= WHAT IS EXPECTED =
Return the entries exactly. Images are not part of the copy.
----- RECORDS FOR PROCESSING -----
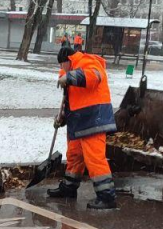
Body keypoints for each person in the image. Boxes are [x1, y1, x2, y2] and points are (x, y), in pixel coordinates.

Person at [49, 44, 118, 209]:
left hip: (94, 119)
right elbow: (71, 101)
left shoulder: (87, 62)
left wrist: (71, 77)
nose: (61, 68)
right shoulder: (68, 73)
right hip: (79, 122)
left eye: (61, 64)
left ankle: (107, 197)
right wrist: (62, 118)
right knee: (74, 156)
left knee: (94, 159)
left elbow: (94, 77)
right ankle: (69, 188)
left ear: (68, 60)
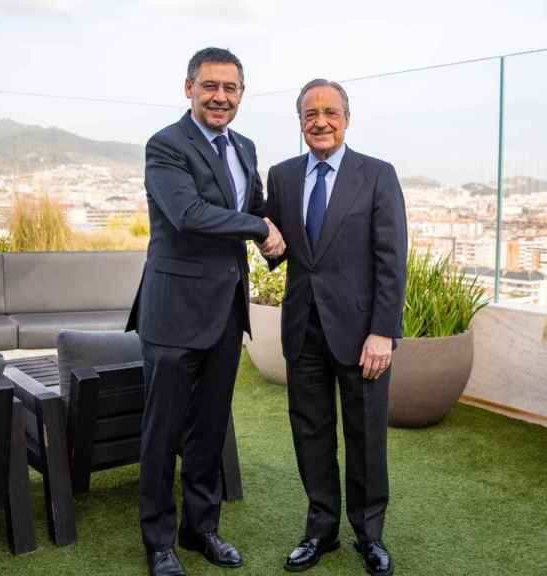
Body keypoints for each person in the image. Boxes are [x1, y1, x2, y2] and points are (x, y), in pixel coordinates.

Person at [126, 47, 285, 576]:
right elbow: (188, 214)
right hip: (172, 314)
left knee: (209, 430)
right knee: (162, 432)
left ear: (241, 93)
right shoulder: (166, 146)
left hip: (224, 313)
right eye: (210, 86)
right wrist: (260, 230)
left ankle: (201, 530)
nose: (221, 97)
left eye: (231, 88)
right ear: (188, 87)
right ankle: (159, 542)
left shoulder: (244, 147)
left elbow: (252, 206)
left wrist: (277, 237)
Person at [262, 78, 407, 576]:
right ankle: (320, 531)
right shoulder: (281, 176)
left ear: (347, 118)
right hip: (303, 330)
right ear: (300, 121)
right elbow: (277, 242)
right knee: (311, 433)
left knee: (366, 437)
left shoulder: (378, 175)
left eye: (330, 112)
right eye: (309, 114)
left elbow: (391, 260)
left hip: (363, 335)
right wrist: (267, 244)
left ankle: (370, 536)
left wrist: (383, 332)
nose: (320, 122)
-----
= EXERCISE RESULT =
Body keypoints for each person in the image. Boxes are [x1, y1, x2, y2] and points are (x, y), in pixel coordinates.

Person at [49, 44, 118, 209]:
left hip: (94, 119)
right elbow: (71, 101)
left shoulder: (87, 62)
left wrist: (71, 77)
nose: (61, 68)
right shoulder: (68, 73)
right hip: (79, 122)
left eye: (61, 64)
left ankle: (107, 197)
right wrist: (62, 118)
right knee: (74, 156)
left knee: (94, 159)
left elbow: (94, 77)
right ankle: (69, 188)
left ear: (68, 60)
Body keypoints for each person in the image. Boxes are [x1, y1, x2, y2] and points are (x, y), in pixel coordinates.

Person at [126, 47, 285, 576]:
right elbow: (188, 214)
right hip: (172, 314)
left knee: (209, 430)
right knee: (162, 432)
left ear: (241, 93)
right shoulder: (166, 146)
left hip: (224, 313)
right eye: (210, 86)
right wrist: (260, 230)
left ankle: (201, 530)
nose: (221, 97)
left eye: (231, 88)
right ear: (188, 87)
right ankle: (159, 542)
left shoulder: (244, 147)
left elbow: (252, 206)
left wrist: (277, 237)
Person at [262, 78, 407, 576]:
right ankle: (320, 531)
right shoulder: (281, 176)
left ear: (347, 118)
right hip: (303, 330)
right ear: (300, 121)
right elbow: (277, 242)
right knee: (311, 433)
left knee: (366, 437)
left shoulder: (378, 175)
left eye: (330, 112)
right eye: (309, 114)
left elbow: (391, 260)
left hip: (363, 335)
right wrist: (267, 244)
left ankle: (370, 536)
left wrist: (383, 332)
nose: (320, 122)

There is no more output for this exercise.